After gunning down the twins’ father, McRory feels bad about this turn of events and takes Kumal with him back to civilization, periodically bumping into the cub as he passes from owner to owner throughout the years.
Now, a talented actor could wring a lot nuance out of this kind of character arc, and Pearce has proven himself to be more than capable of navigating complex emotion ground throughout his career.
But for whatever reason, he absolutely sleepwalks his way through this role, with a consistently dull performance that does a poor job of outlining his character’s true feelings and motivation.
Even his accent is all over the place in this movie, waffling between an English and Australian inflection seemingly at random.

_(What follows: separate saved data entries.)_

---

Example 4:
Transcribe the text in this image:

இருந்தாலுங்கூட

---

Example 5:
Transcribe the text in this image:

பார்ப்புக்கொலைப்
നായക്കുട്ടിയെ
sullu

While Freddie Highmore fairs a little bit better at conveying the childlike wonder of owning a tiger cub, he’s not in the movie nearly enough to make a big impression on the audience.

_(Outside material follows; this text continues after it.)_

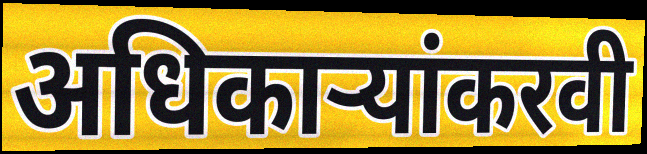
अधिकाऱ्यांकरवी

As a result, basically all the emotional weight of the story rests on the tigers themselves, who don’t speak and are basically identical in terms of how they look and behave.
While this dynamic isn’t a big issue in short bursts, like the first 12 minutes of this film, the tigers’ inherent lack of relatability becomes a major problem as the movie goes on and they are asked to carry entire scenes by themselves.

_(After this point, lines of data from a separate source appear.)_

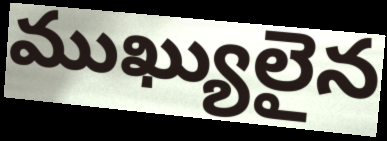
ముఖ్యులైనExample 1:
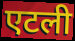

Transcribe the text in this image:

एटली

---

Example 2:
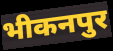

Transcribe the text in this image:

भीकनपुर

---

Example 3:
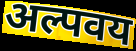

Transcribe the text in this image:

अल्पवय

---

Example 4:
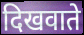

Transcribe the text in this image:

दिखवाते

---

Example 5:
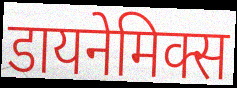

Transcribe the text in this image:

डायनेमिक्स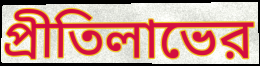
প্রীতিলাভেরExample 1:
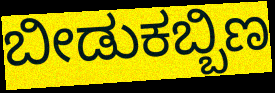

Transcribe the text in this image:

ಬೀಡುಕಬ್ಬಿಣ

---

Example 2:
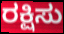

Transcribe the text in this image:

ರಕ್ಷಿಸು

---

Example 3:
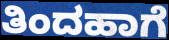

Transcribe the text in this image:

ತಿಂದಹಾಗೆ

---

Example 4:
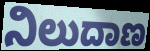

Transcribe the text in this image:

ನಿಲುದಾಣ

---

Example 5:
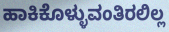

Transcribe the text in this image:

ಹಾಕಿಕೊಳ್ಳುವಂತಿರಲಿಲ್ಲ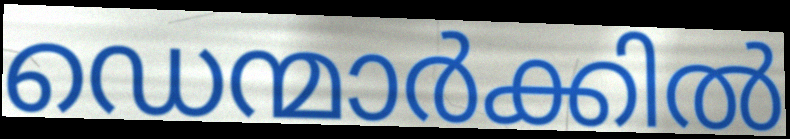
ഡെന്മാർക്കിൽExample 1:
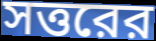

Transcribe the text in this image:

সত্তরের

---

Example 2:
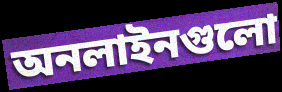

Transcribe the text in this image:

অনলাইনগুলো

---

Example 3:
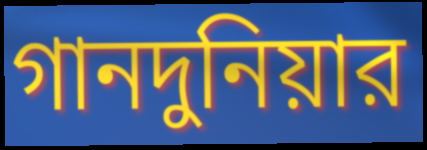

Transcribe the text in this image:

গানদুনিয়ার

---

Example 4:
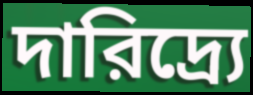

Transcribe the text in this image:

দারিদ্র্যে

One of the most glaring examples of this disconnect is when [SPOILERS] the now fully adult tiger cubs finally reunite, and Annaud (the director) must do all of the heavy lifting in this moment through his use of strategic edits and swelling music.
Admittedly, this is the same kind road block that most filmmakers encounter if they choose to produce a live-action animal epic that isn’t cushioned by celebrity voice-overs.
Comedian W.C. Fields knew this when he famously coined the maxim “Never work with children or animals,” having personally witnessed how their unpredictable behavior can derail any film production.
And while Two Brothers never suffered any major behind-the-scenes snafus (to my knowledge), it’s over reliance on animal performers to tell the story wears thin around the one-hour mark, especially without any interesting human characters to fall back on.
Still, I think the team behind this project really had their hearts in the right place, ending the film with a rallying cry to protect these endangered Indochinese jungle cats from extinction.
That attitude comes across in the filmmaking as well, with Annaud and his team having a good eye for capturing natural landscapes and the majestic beasts who dwell within them.
But all that pleasant imagery can’t prop up a 100-minute movie, especially these days when people can get their tiger cub fix by watching three-minute clips on YouTube.
Corner store companion:
Frosted Flakes cereal (not because this movie is ggggreat, but because of … you know … tigers)
-Release date: June 25, 2004
-Budget: $42 million
-Box office: $19,176,754 (US), $62,174,008 (worldwide)
-According to IMDB, around 30 different tigers were used in the shooting of this film, with most of them hailing from either France or Thailand.
-Five full-size animatronic tigers were built for this film, being reserved for any scene that might pose a real risk to an actor’s safety.
-Despite taking several safety precautions, Guy Pearce was reportedly bitten on the should by one of the tiger cubs, although this incident did not result in any serious injury.
-Outside of keeping their eye on the live tigers, the crew behind Two Brothers also had to steer clear of all the active landmines that still littered the Cambodian terrain at the time of filming.
– This film marks Freddie Highmore’s second feature film after appearing in the 1999 romantic comedy Women Talking Dirty.
-If you’re looking for clips of Two Brothers on YouTube make sure you include the word “film” in the search bar, otherwise you’ll be directed to this classic bit from Rick and Morty.